TASK STATEMENT
Nothing below is to be printed except the lines between the line holding "16: (809, 47)" and the line holding "40: (837, 23)", inclusive, each exactly as it appears.

--- PROVIDED MATERIAL ---

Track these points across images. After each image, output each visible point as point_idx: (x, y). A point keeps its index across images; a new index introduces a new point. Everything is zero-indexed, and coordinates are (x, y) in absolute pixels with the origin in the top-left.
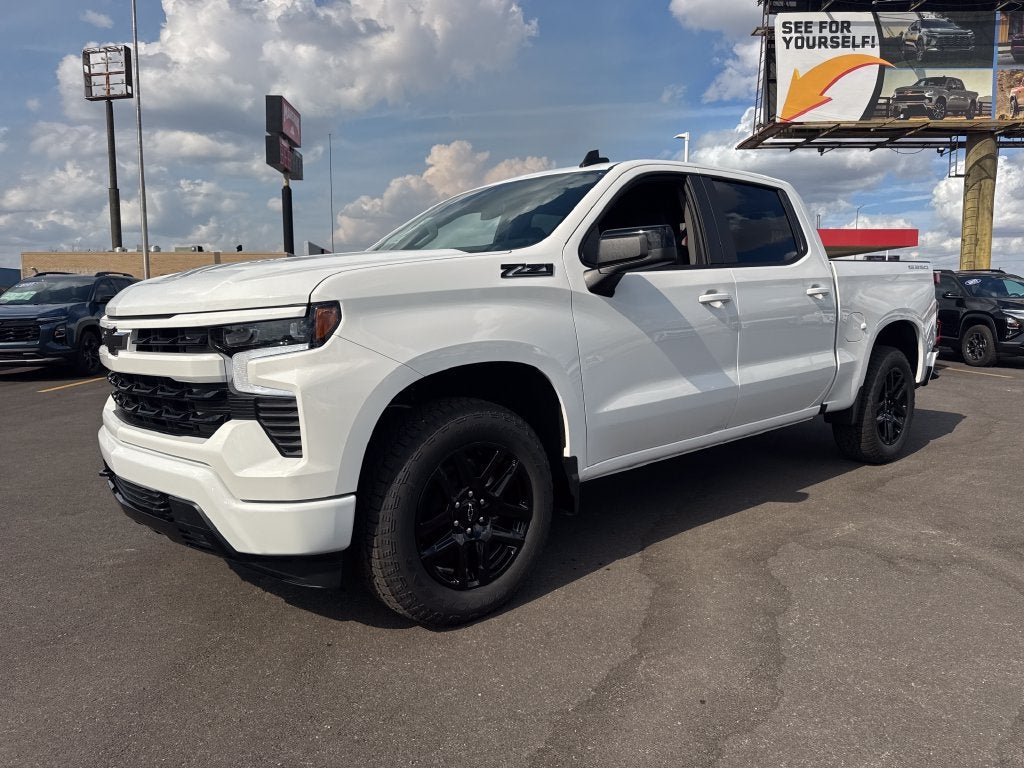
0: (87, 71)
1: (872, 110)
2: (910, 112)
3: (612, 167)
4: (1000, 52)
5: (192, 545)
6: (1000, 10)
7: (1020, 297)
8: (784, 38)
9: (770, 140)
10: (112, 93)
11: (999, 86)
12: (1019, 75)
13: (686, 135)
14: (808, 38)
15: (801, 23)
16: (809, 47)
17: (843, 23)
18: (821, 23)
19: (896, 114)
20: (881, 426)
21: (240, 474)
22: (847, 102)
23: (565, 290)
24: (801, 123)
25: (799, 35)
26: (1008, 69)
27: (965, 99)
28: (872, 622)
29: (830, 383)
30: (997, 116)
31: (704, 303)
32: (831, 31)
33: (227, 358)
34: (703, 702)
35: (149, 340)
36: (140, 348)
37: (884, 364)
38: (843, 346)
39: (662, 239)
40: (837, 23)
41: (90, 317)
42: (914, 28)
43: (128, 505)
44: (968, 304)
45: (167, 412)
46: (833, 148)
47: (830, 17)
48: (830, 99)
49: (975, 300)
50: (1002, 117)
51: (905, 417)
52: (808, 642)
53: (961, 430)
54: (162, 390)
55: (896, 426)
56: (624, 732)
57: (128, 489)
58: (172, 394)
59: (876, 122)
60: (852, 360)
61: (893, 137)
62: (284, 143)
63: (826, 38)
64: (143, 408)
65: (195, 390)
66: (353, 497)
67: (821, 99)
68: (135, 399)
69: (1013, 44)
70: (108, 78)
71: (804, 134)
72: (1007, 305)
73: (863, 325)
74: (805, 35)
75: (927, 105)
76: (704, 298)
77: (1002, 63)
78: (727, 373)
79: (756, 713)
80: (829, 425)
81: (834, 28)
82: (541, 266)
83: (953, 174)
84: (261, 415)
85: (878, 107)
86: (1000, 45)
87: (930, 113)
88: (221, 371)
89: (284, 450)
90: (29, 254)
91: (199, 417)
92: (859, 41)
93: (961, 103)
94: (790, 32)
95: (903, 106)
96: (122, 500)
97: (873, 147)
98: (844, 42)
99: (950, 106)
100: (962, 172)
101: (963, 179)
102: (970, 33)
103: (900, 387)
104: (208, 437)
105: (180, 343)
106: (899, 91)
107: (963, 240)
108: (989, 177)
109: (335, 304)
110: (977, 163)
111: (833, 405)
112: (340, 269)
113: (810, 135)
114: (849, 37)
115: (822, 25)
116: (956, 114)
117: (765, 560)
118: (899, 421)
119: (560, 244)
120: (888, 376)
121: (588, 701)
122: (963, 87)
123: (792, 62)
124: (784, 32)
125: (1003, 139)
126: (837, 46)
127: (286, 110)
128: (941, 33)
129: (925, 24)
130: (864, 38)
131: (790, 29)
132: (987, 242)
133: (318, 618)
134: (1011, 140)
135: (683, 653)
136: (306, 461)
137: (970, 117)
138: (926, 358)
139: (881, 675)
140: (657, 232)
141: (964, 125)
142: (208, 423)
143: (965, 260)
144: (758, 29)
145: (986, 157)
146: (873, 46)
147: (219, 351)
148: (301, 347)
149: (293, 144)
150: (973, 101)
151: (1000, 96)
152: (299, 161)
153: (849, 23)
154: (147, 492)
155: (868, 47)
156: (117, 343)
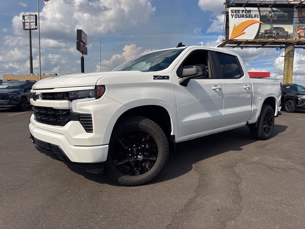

---

TASK RESULT
16: (809, 47)
17: (843, 23)
18: (821, 23)
19: (896, 114)
20: (881, 426)
21: (240, 474)
22: (847, 102)
23: (565, 290)
24: (801, 123)
25: (799, 35)
26: (1008, 69)
27: (965, 99)
28: (872, 622)
29: (830, 383)
30: (997, 116)
31: (704, 303)
32: (831, 31)
33: (227, 358)
34: (703, 702)
35: (149, 340)
36: (140, 348)
37: (884, 364)
38: (843, 346)
39: (662, 239)
40: (837, 23)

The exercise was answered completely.